The Mortgage Bankers Association reported Tuesday morning that mortgage forbearance requests had increased by 1,896% between March 16 and March 30. This is an uptick from the week before when forbearance requests jumped by 1,270%.
Hold times for calls jumped to 17.5 minutes from under 2 minutes just three weeks ago, while the percentage of callers who hung up hit 25% from 5%, according to the MBA.

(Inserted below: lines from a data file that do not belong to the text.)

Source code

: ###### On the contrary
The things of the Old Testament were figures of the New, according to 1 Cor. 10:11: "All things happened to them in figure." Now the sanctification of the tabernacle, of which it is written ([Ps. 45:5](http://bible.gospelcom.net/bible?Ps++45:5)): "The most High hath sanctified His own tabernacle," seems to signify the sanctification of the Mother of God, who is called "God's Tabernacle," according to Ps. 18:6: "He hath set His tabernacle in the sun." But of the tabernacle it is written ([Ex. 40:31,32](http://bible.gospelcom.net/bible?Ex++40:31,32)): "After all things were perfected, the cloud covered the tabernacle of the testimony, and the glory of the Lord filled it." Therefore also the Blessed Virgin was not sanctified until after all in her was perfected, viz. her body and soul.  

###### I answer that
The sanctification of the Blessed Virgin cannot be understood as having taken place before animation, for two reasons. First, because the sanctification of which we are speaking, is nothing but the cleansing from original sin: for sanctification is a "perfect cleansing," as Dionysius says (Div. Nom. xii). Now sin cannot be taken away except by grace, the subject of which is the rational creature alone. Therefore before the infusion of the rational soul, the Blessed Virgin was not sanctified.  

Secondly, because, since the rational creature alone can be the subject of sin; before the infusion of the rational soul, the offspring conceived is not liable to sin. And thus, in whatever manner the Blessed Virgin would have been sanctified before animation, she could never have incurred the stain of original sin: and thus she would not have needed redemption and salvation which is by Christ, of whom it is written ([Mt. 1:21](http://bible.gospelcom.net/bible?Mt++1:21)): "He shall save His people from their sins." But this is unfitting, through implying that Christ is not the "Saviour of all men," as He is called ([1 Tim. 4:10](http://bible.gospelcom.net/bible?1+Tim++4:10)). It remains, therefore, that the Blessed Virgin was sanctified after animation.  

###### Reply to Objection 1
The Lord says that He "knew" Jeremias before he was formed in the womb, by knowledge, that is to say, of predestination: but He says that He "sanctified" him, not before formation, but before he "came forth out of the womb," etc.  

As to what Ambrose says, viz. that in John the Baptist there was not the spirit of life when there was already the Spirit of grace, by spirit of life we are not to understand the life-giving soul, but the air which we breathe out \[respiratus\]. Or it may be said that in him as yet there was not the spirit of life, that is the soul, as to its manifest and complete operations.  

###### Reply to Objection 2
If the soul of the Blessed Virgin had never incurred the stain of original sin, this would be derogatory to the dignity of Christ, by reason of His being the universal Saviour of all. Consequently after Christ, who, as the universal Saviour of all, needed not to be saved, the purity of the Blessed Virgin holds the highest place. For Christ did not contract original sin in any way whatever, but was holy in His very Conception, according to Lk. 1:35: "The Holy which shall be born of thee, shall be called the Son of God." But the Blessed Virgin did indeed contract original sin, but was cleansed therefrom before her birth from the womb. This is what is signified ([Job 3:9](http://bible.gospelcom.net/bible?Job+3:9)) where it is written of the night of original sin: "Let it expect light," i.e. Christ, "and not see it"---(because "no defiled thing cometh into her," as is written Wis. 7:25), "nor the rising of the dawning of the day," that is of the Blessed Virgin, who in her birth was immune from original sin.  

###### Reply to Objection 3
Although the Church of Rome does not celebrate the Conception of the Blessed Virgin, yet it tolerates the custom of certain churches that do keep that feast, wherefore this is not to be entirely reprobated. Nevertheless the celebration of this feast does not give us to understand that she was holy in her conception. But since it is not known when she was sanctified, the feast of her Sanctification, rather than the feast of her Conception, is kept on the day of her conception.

“Lenders across the board, they’re doing the responsible thing in that their employees are working from home like the rest of us, so the typical efficiency of servicers is now down 25%, 30%,” said Federal Housing Finance Agency Director Mark Calabria. “They can’t handle the call volume.”
But it isn’t simply employees working from home that has led to lower efficiency. Calabria added that the majority of the call volume — up to 80% — are from borrowers who aren’t suffering a hardship related to COVID-19.
“I would ask if you’re not facing a hardship right now, if you haven’t lost your job, at least wait a week or so,” Calabria said. “We can get through the first payment at the beginning of the month where we can help the people who need help.”
While lenders are overwhelmed by inquiries, Calabria said that the upcoming weeks may bring a wave of digital solutions to loosen up the bottlenecks.
“The lenders I’m talking to, many of them also tell me they’re about a week away from a digital solution where all of this can be done online,” Calabria said. “So I would say and ask, really, if you don’t need help today, please don’t call.”
There are concerns that if borrowers continue to miss payments for half a year then FHFA will have to rescue Fannie, Freddie and lenders.
“We’ve got…a sustainable path for two or three months,” Calabria said. “If it goes beyond that, we may need to have Congress or others step in to provide a little more support.”
In an effort to lessen borrower stress, Calabria added that lenders are trying their best to tack on the missed payments at the end of the loan. He also remained optimistic about the future.
“Most of the borrowers, we’re hoping that when the economy gets going, [they] start their job again,” Calabria said. “So if this is a temporary time, I think this is manageable.”